“Gay movies all suck!”
As a critic who regularly reviews movies of gay interest, I hear this a lot. And while it’s undoubtedly true that there are gay movies that do suck, I’m not sure they suck at any higher rates than other genres. Do micro-budgeted gay indie movies tend to suck more? Not any more than all micro-budgeted indie movies, I’d argue. Most of us just don’t watch that many micro-budgeted movies.
And even if some gay movies do suck, there are indisputably plenty of others that don’t. In fact, when I sat down to make this annual list, I was surprised by how quickly I came up with a number of truly outstanding films. And what do you know?
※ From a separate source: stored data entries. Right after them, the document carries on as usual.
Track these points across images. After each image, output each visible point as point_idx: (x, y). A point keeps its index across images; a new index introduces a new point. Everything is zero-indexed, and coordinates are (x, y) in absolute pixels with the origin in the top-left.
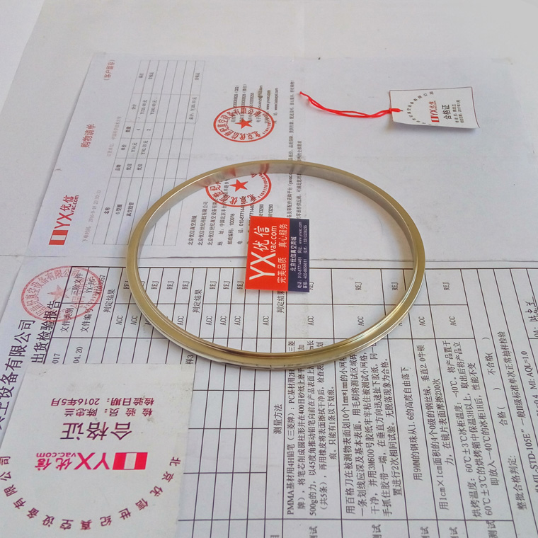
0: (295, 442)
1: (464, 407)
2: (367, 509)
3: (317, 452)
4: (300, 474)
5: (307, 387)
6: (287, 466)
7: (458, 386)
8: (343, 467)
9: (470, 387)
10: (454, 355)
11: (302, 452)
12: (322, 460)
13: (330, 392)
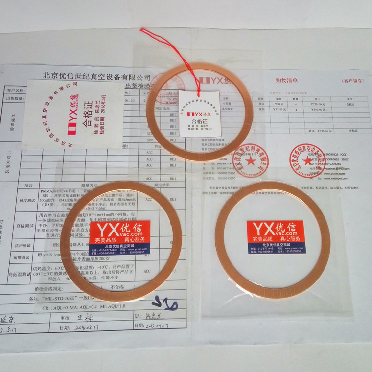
0: (77, 193)
1: (91, 270)
2: (41, 222)
3: (71, 202)
4: (60, 195)
5: (107, 198)
6: (64, 190)
7: (104, 269)
8: (63, 213)
9: (103, 275)
10: (124, 269)
11: (71, 196)
12: (67, 204)
13: (104, 208)
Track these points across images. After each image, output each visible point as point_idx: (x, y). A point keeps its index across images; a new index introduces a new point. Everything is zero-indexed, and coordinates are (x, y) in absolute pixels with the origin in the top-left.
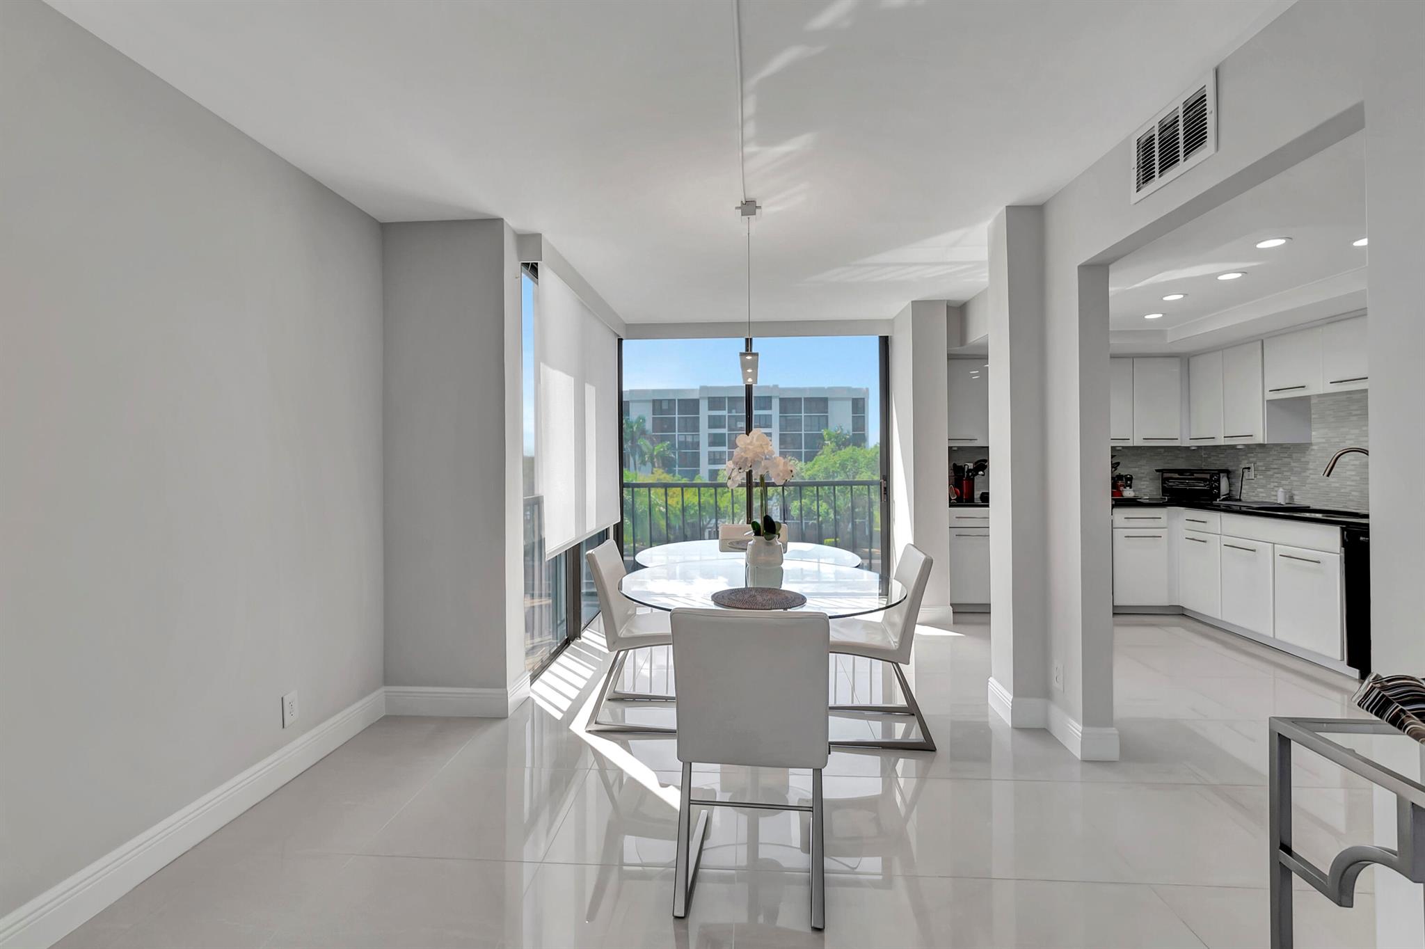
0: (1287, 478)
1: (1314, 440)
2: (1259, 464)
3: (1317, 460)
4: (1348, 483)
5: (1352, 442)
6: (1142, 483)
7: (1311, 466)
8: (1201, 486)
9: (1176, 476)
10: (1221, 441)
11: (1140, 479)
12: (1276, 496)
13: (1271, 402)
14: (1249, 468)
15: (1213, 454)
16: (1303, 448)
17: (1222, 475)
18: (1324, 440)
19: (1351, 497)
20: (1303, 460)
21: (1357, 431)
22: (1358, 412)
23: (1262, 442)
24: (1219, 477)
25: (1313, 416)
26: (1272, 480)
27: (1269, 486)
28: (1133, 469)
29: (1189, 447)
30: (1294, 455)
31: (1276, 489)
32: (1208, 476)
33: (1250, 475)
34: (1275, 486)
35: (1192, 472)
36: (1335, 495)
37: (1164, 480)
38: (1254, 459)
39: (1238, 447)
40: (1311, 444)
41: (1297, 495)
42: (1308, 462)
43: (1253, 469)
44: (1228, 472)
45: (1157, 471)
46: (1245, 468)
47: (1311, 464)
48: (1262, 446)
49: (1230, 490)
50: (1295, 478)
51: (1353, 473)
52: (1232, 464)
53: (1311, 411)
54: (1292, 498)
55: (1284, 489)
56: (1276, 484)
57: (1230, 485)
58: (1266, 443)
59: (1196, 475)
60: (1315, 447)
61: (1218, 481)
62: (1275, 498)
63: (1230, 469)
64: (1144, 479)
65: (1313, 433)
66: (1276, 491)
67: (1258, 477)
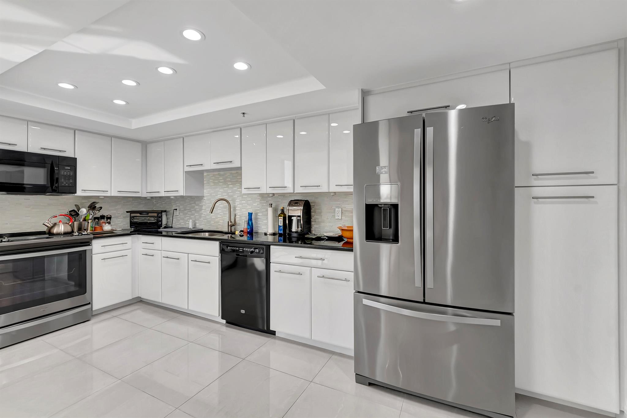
0: (193, 215)
1: (205, 195)
2: (181, 207)
3: (207, 204)
4: (219, 216)
5: (220, 195)
6: (119, 220)
7: (204, 208)
8: (153, 220)
9: (138, 215)
10: (163, 194)
11: (117, 217)
12: (189, 224)
13: (188, 173)
14: (176, 209)
15: (159, 202)
16: (200, 198)
17: (163, 213)
18: (209, 195)
19: (219, 223)
20: (200, 205)
21: (222, 190)
23: (183, 195)
25: (205, 182)
26: (187, 215)
27: (185, 219)
28: (112, 211)
29: (146, 197)
30: (197, 202)
31: (189, 220)
32: (156, 215)
33: (177, 213)
34: (188, 219)
35: (148, 212)
36: (213, 222)
37: (131, 218)
38: (179, 205)
39: (172, 198)
40: (203, 197)
41: (198, 223)
42: (203, 206)
43: (178, 210)
44: (165, 211)
45: (127, 212)
46: (175, 209)
47: (203, 207)
48: (182, 197)
49: (167, 222)
50: (197, 214)
51: (220, 211)
52: (168, 207)
53: (204, 178)
54: (195, 225)
55: (192, 220)
56: (188, 218)
57: (167, 219)
58: (185, 195)
59: (150, 214)
60: (205, 198)
61: (161, 216)
62: (188, 225)
63: (167, 210)
64: (120, 217)
65: (205, 191)
66: (189, 221)
67: (181, 214)
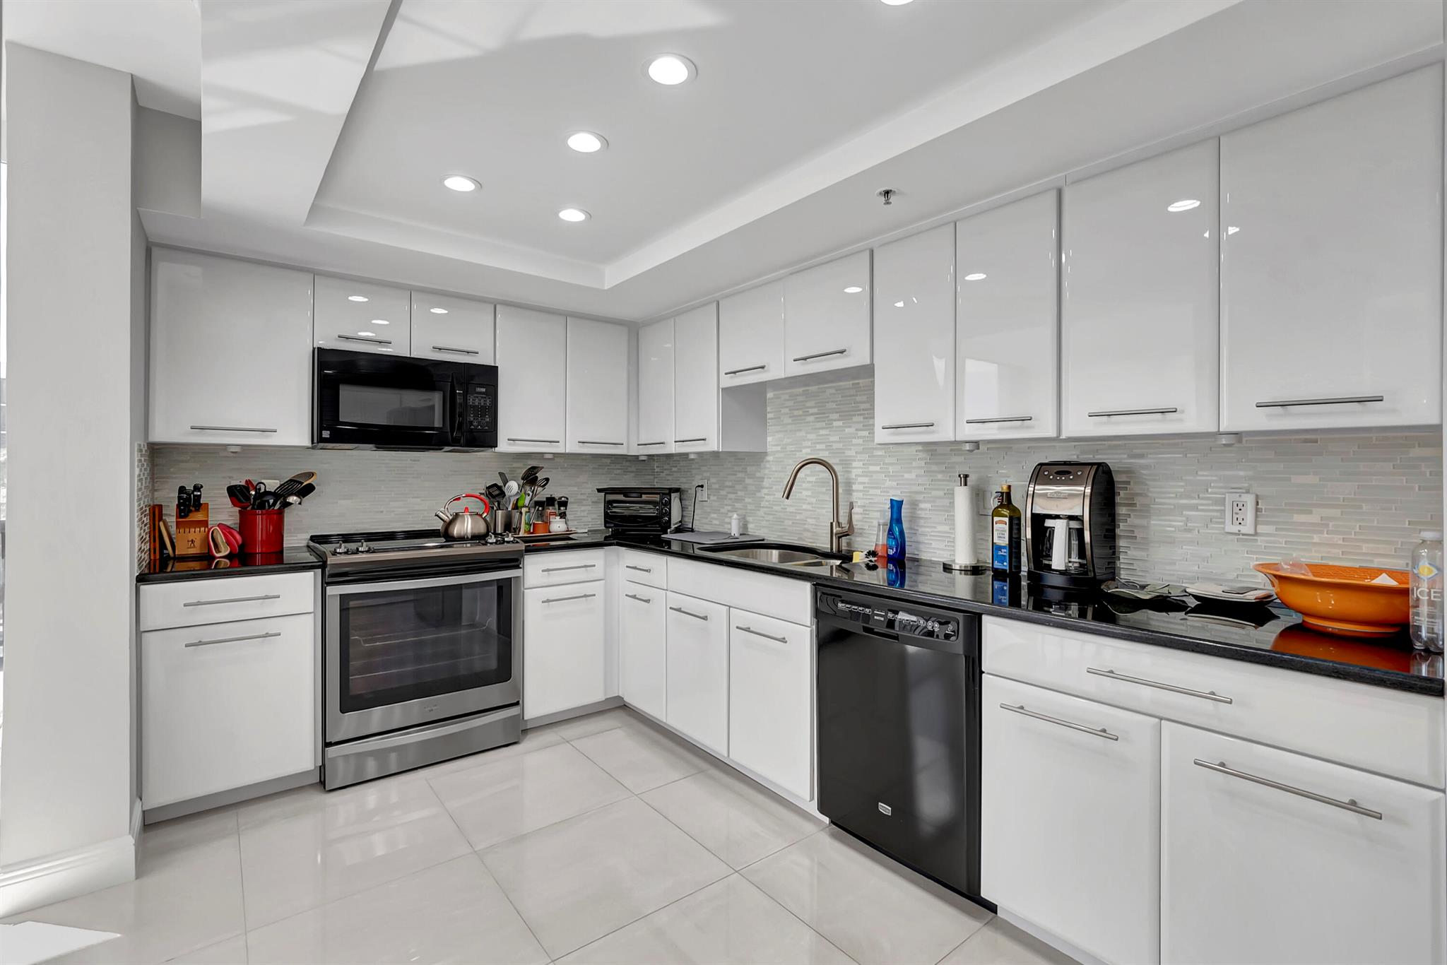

They all veered between “micro-budget” and “low-budget,” with a smattering of “high-enough-budget-to-at-least-pay-a-caterer” (and there’s also one studio movie).
All in all, it wasn’t a bad year for gay film — except when you consider there was only one studio film on my list, and it was far and away the least overtly “gay.”
A note of explanation: technically, some of these films were “released” before 2010, sometimes at film festivals or in a very limited theatrical run. Meanwhile, some of these movies didn’t get theatrical releases at all. The point is, would these films all meet the qualifications for Oscar nominations? Maybe not, but I’m including them in my 2010 list anyway, because this is the year they came into prominence to me and most GLBT audiences, whether through a theatrical release or a DVD one.
And so, without further ado, fire up your Netflix queue, because here are my picks for the eight best gay-themed filmed of 2010! (And yes, they’re in order, counting down to my very favorite.)
Leslie Jordan in My Trip Down the Pink Carpet
9. My Trip Down the Pink Carpet: When you meet someone who is totally comfortable in their skin, completely at peace with who they are, it’s tempting to think, “Oh, it must be so easy for them.” But this film of the one-man stage show of out actor Leslie Jordan shows that, at least for him, self-acceptance was a cold hard slog. On TV appearances like Will & Grace, Jordan comes across as something of a mischievous imp. In this movie, he comes across that way too — while also being bitter, foul-mouthed, bitchy, air head-y, dishy, raunchy, angry, and — guess what? — ultimately, very thoughtful. The movie is very bare bones, but this is still a trip worth taking.